═══ DATA FOR THE TASK
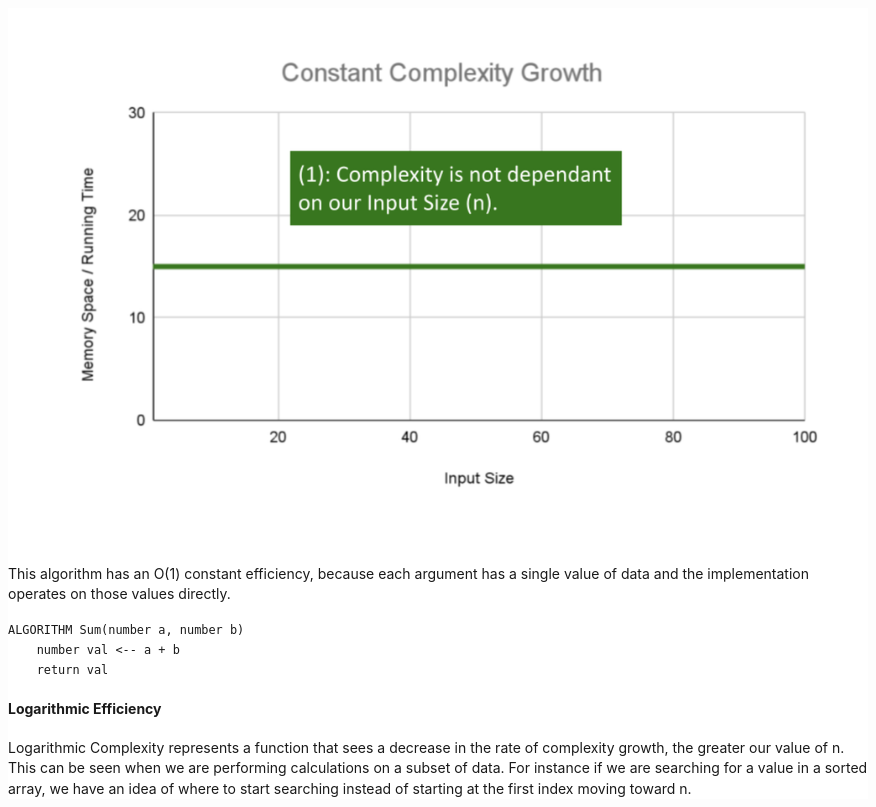 ![Constant Complexity Growth](../img/pt5.2.png)


This algorithm has an O(1) constant efficiency, because each argument has a single value of data and the implementation operates on those values directly.

```
ALGORITHM Sum(number a, number b)
    number val <-- a + b
    return val
```

#### Logarithmic Efficiency

Logarithmic Complexity represents a function that sees a decrease in the rate of complexity growth, the greater our value of n. This can be seen when we are performing calculations on a subset of data. For instance if we are searching for a value in a sorted array, we have an idea of where to start searching instead of starting at the first index moving toward n.
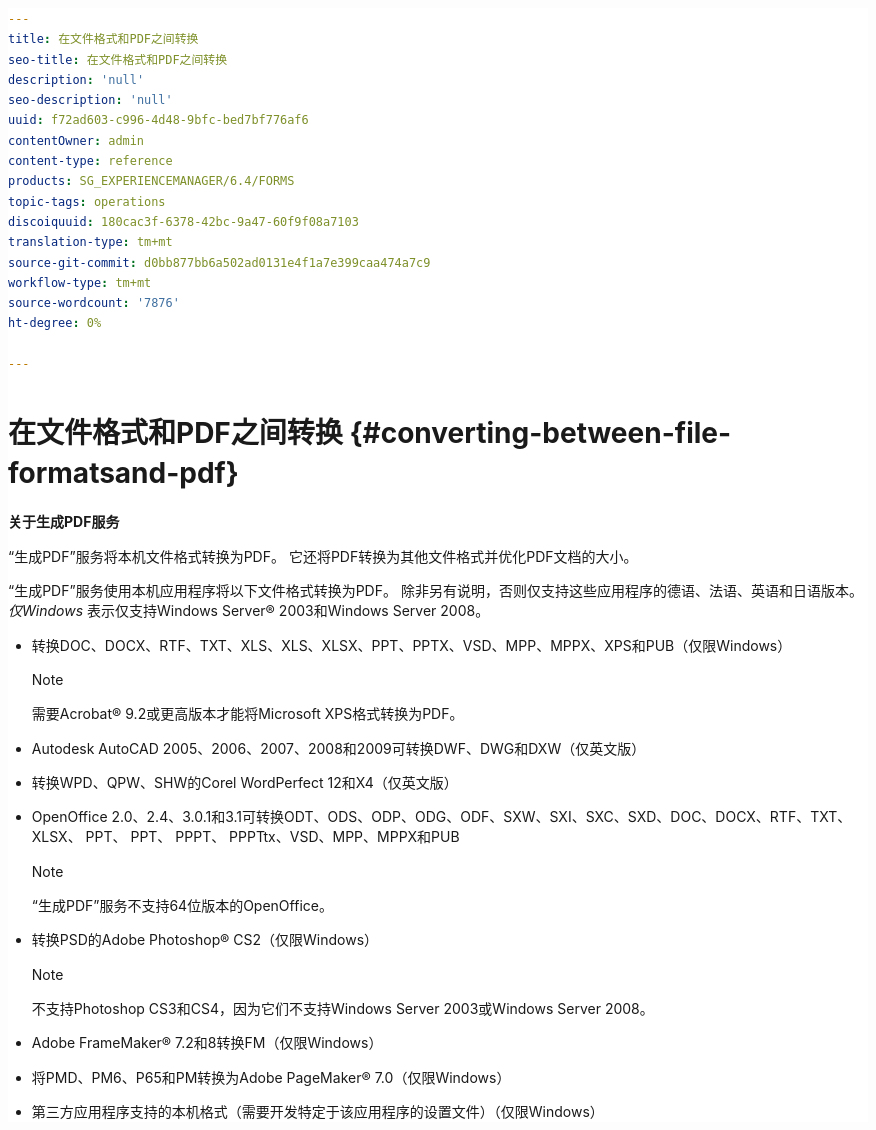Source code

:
 ```yaml
---
title: 在文件格式和PDF之间转换
seo-title: 在文件格式和PDF之间转换
description: 'null'
seo-description: 'null'
uuid: f72ad603-c996-4d48-9bfc-bed7bf776af6
contentOwner: admin
content-type: reference
products: SG_EXPERIENCEMANAGER/6.4/FORMS
topic-tags: operations
discoiquuid: 180cac3f-6378-42bc-9a47-60f9f08a7103
translation-type: tm+mt
source-git-commit: d0bb877bb6a502ad0131e4f1a7e399caa474a7c9
workflow-type: tm+mt
source-wordcount: '7876'
ht-degree: 0%

---
```



# 在文件格式和PDF之间转换 {#converting-between-file-formatsand-pdf}

**关于生成PDF服务**

“生成PDF”服务将本机文件格式转换为PDF。 它还将PDF转换为其他文件格式并优化PDF文档的大小。

“生成PDF”服务使用本机应用程序将以下文件格式转换为PDF。 除非另有说明，否则仅支持这些应用程序的德语、法语、英语和日语版本。 *仅Windows* 表示仅支持Windows Server® 2003和Windows Server 2008。

* 转换DOC、DOCX、RTF、TXT、XLS、XLS、XLSX、PPT、PPTX、VSD、MPP、MPPX、XPS和PUB（仅限Windows）

   >[!NOTE]
   >
   >需要Acrobat® 9.2或更高版本才能将Microsoft XPS格式转换为PDF。

* Autodesk AutoCAD 2005、2006、2007、2008和2009可转换DWF、DWG和DXW（仅英文版）
* 转换WPD、QPW、SHW的Corel WordPerfect 12和X4（仅英文版）
* OpenOffice 2.0、2.4、3.0.1和3.1可转换ODT、ODS、ODP、ODG、ODF、SXW、SXI、SXC、SXD、DOC、DOCX、RTF、TXT、XLSX、 PPT、 PPT、 PPPT、 PPPTtx、VSD、MPP、MPPX和PUB

   >[!NOTE]
   >
   >“生成PDF”服务不支持64位版本的OpenOffice。

* 转换PSD的Adobe Photoshop® CS2（仅限Windows）

   >[!NOTE]
   >
   >不支持Photoshop CS3和CS4，因为它们不支持Windows Server 2003或Windows Server 2008。

* Adobe FrameMaker® 7.2和8转换FM（仅限Windows）
* 将PMD、PM6、P65和PM转换为Adobe PageMaker® 7.0（仅限Windows）
* 第三方应用程序支持的本机格式（需要开发特定于该应用程序的设置文件）（仅限Windows）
══════
EXERCISE DETAILS - From the data above, gather every line that includes the word "description".

EXERCISE RESPONSE -
description: 'null'
seo-description: 'null'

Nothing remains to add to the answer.